At this point my workout had already been interrupted enough, and I was getting annoyed with the constant flow of nonsense (which is unfortunately common these days when it comes to training), so I stepped away from him with a polite "well, OK, thats great" sort of neutral statement. This is the sort of nonsense I hate, even more than folks interrupting me during my workout.
Anyway, on to the funny part of it all -
I then went over to another section of the park to refocus myself, looked behind to see if the guy was gone or not, so I could continue with my routine.
And what did I see?
Lo and behold, the guy's trying to do a hanging leg raise himself - the same exercise he was telling me not to do. And I mean "trying"; he could barely even hang on to the bar for a second before he let go, and looked around to make sure no-one was watching him. After he tried this, he moved on to the parallel bars, and did a sort of "swing" on it while awkardly attempting to jump up into the top position of a dip (which he had seen me doing earlier on in my workout). At that angle, I could even make out his slight paunch - so much for the "aerobics" he had been doing, and the benefits he got from it! And THAT was the point when I just had to bust out laughing - might as well get what I could from the moment.
Anyway, the guy saw me observing him, so muttered a few comments under his breath, and walked off shortly. I'm sure he went home and told his wife (or significant other) how he saw this guy doing these hard bodyweight exercises which really have no benefit, as well as the response to the free (unwanted) advice he dispensed.
I still see the guy sometimes when I train, and we both make it a point to avoid each other. And with good reason, methinks!

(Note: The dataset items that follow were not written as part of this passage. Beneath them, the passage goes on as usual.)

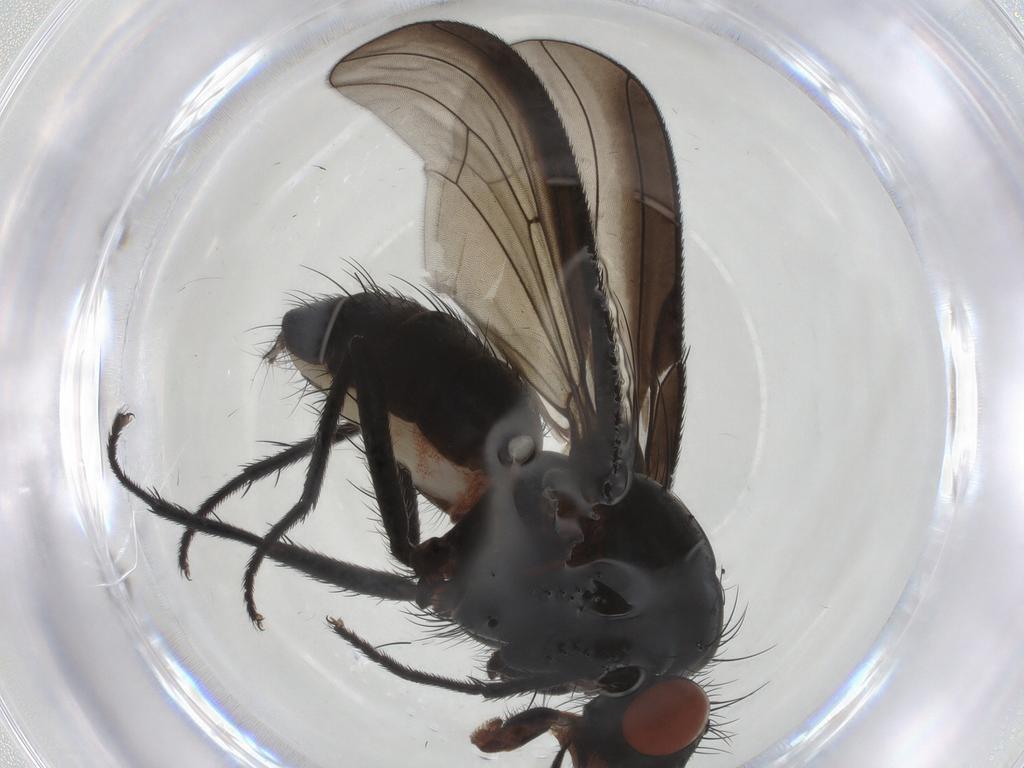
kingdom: Animalia
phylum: Arthropoda
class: Insecta
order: Diptera
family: Anthomyiidae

The point of the story is this: Unsolicited advice is more common than you'd think, and it usually comes when you are doing something the other person would rather be doing (and benefiting from) but is usually too lazy to actually DO it. This holds especially true when your doing tough exercises that others shy away from doing - such as the ones detailed in Fast and Furious Fitness.

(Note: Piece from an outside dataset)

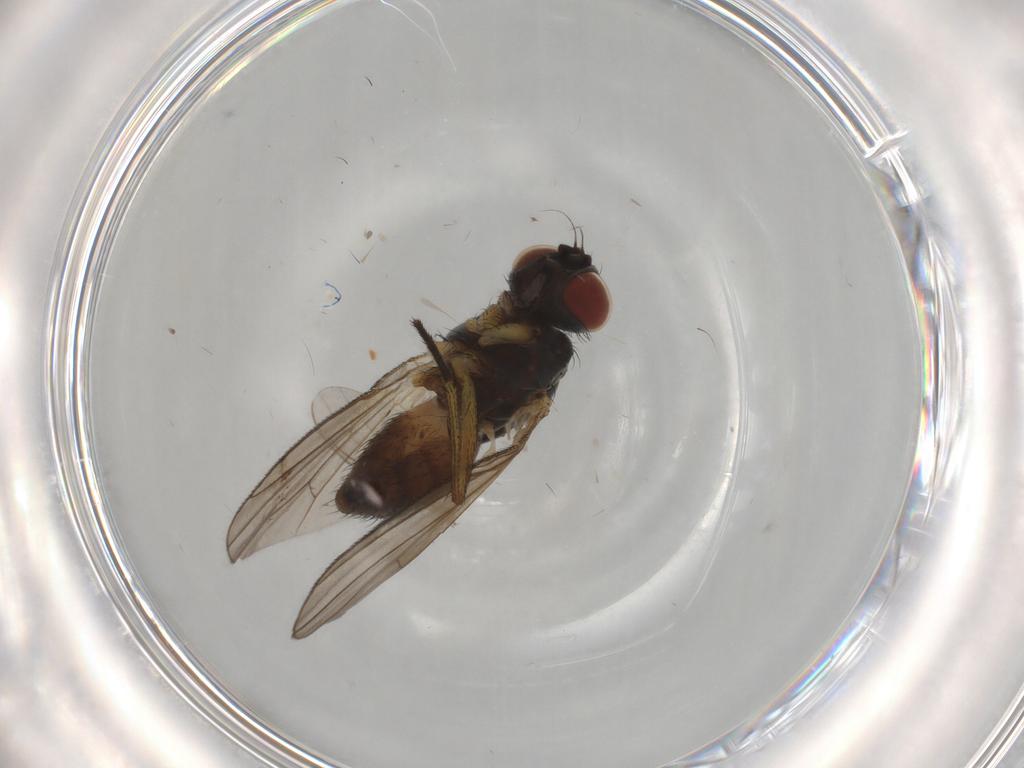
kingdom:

IGNORE such foolishness, at ALL costs, and stick with what you are doing. This is negative behavior at it's very best, and the type thats best avoided. As I said above (and as has been proven over and over again by my own experiences) this sort of thing stems from the other person being insecure in his/her own abilities to perform the exercise and being too lazy to actually work at it - so they badger others that are doing the right thing. They want a solid grip, but aren't willing to work for it. They want to have better stamina, but aren't prepared to put in the hard work. You get what I'm saying. . .
So to cut a long story short - again, ignore unsolicited advice, and remember that if you're getting it, it's probably not worth listening to anyway. Do what others fear to do - tread where others dare not tread - and you'll be better off for it. I have no doubt this has been said by others as well, but thats the Fast and Furious version.